As laws and policies create ripe conditions for the further extraction of money, resources, and labor power from the dispossessed, the contributors to this vibrant anthology, Migration and Mortality, examine restrictive immigration policies and the broader capitalist systems of exploitation and inequality while highlighting the power of migrants’ collective resistance and resilience.

The case studies in this timely collection explore border deaths, detention economies, asylum seeking, as well as the public health and mental health of migrants. Ultimately, these examples of oppression and survival contribute to understanding broader movements for life and justice in the Americas.
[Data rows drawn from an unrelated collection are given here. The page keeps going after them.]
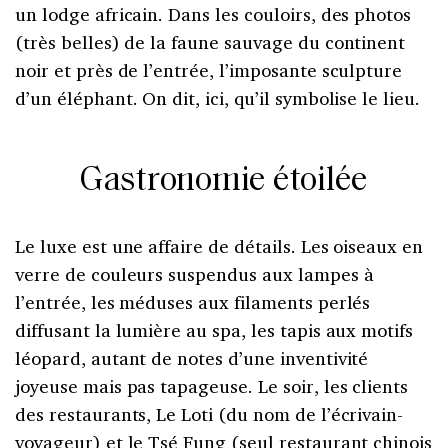
un lodge africain. Dans les couloirs, des photos
(très belles) de la faune sauvage du continent
noir et près de l’entrée, l’imposante sculpture
d’un éléphant. On dit, ici, qu’il symbolise le lieu.
Gastronomie étoilée
Le luxe est une affaire de détails. Les oiseaux en
verre de couleurs suspendus aux lampes à
l’entrée, les méduses aux filaments perlés
diffusant la lumière au spa, les tapis aux motifs
léopard, autant de notes d’une inventivité
joyeuse mais pas tapageuse. Le soir, les clients
des restaurants, Le Loti (du nom de l’écrivain-
voyageur) et le Tsé Fung (seul restaurant chinois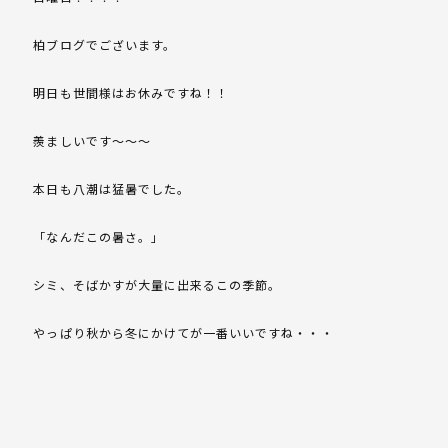
柏ブログでございます。
明日も世間様はお休みですね！！
羨ましいです～～～
本日も八潮は猛暑でした。
「なんだこの暑さ。」
シミ、そばかすが大量に出来るこの季節。
やっぱり秋から冬にかけてが一番いいですね・・・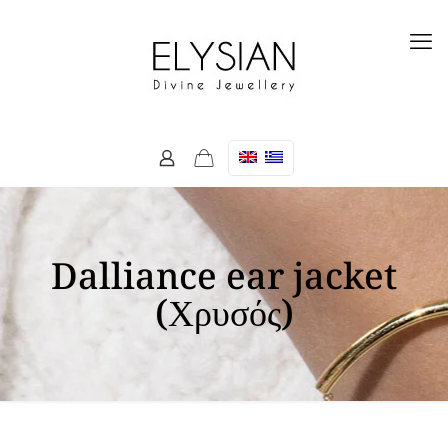
Dalliance ear jacket
(Χρυσός)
Contributors: Karina Alma, Anna M. Babel, Pil H. Chung, Deirdre Conlon, Nicholas De Genova, Alicia Ivonne Estrada, Amelia Frank-Vitale, Nancy Hiemstra, Nolan Kline, Shirley P. Leyro, Marianne Madoré, Linda A. McCauley, Nathan J. Mutic, Joseph Nevins, Juan M. Pedroza, Jared P. Van Ramshorst, Nicholas Rodrigo, Daniel L. Stageman, Abby C. Wheatley, and the editors

Reviews

This poignant collection of essays clearly and boldly drives home the critical point that borders and migration policies lead to premature death and suffering, and, by doing so, carry on the long tradition of a country founded on settler colonialism, genocide, and enslavement. Using a broad range of voices from students to established scholars, the editors and contributors collectively detail the myriad ways U.S. migration policies constitute the worst of the intertwined systems of racism and capitalism. This powerful edited volume would be a great addition to classes on migration, human rights, globalization, social inequality, and race. Migration and Mortality should be required reading for anyone wishing to understand the role of border and migration policies in late capitalism.”
Tanya Golash-Boza, Professor of Sociology at the University of California, Merced, and author of Deported: Immigrant Policing, Disposable Labor, and Global Capitalism

“Migration and Mortality is a timely, thorough, and compelling volume. Its focus on ‘social death’ to capture a variety of experiences—some of which amount to suffering that translates into ‘slow death,’ while others encompass death more literally—is creative, novel, and needed. This book is a significant contribution to migration studies.”
Cecilia Menjívar, Dorothy L. Meier Chair in Social Equities and Professor of Sociology at UCLA, and coauthor of Immigrant Families

"Migration and Mortality ’s thematically tight focus offers a well-organized book that is hard to put down.... Because of the denaturalizing work it does, this book would serve as an excellent teaching tool... The book’s thoughtful structure organically lends itself to a course.... Migration and Mortality offers readers different ways to reflect on the relationship between past and present forms of racial capitalism."
Contemporary Sociology

"Like the rest of the collection, the epilogue connects individual stories to broader themes in history, theory, and politics. The editors and contributors of this book make a strong case for a multidisciplinary approach to assess the health impacts of migration."
Journal of American Ethnic History

About the Author(s)

Jamie Longazel is an Associate Professor of Law and Society at John Jay College and is on the International Migration Studies faculty at the Graduate Center, City University of New York. He is the author of Undocumented Fears: Immigration and the Politics of Divide and Conquer in Hazleton, Pennsylvania (Temple).

Miranda Cady Hallett is an Associate Professor of Anthropology and Human Rights Center Research Fellow at the University of Dayton and has published extensively on El Salvador and Salvadoran migration to the United States.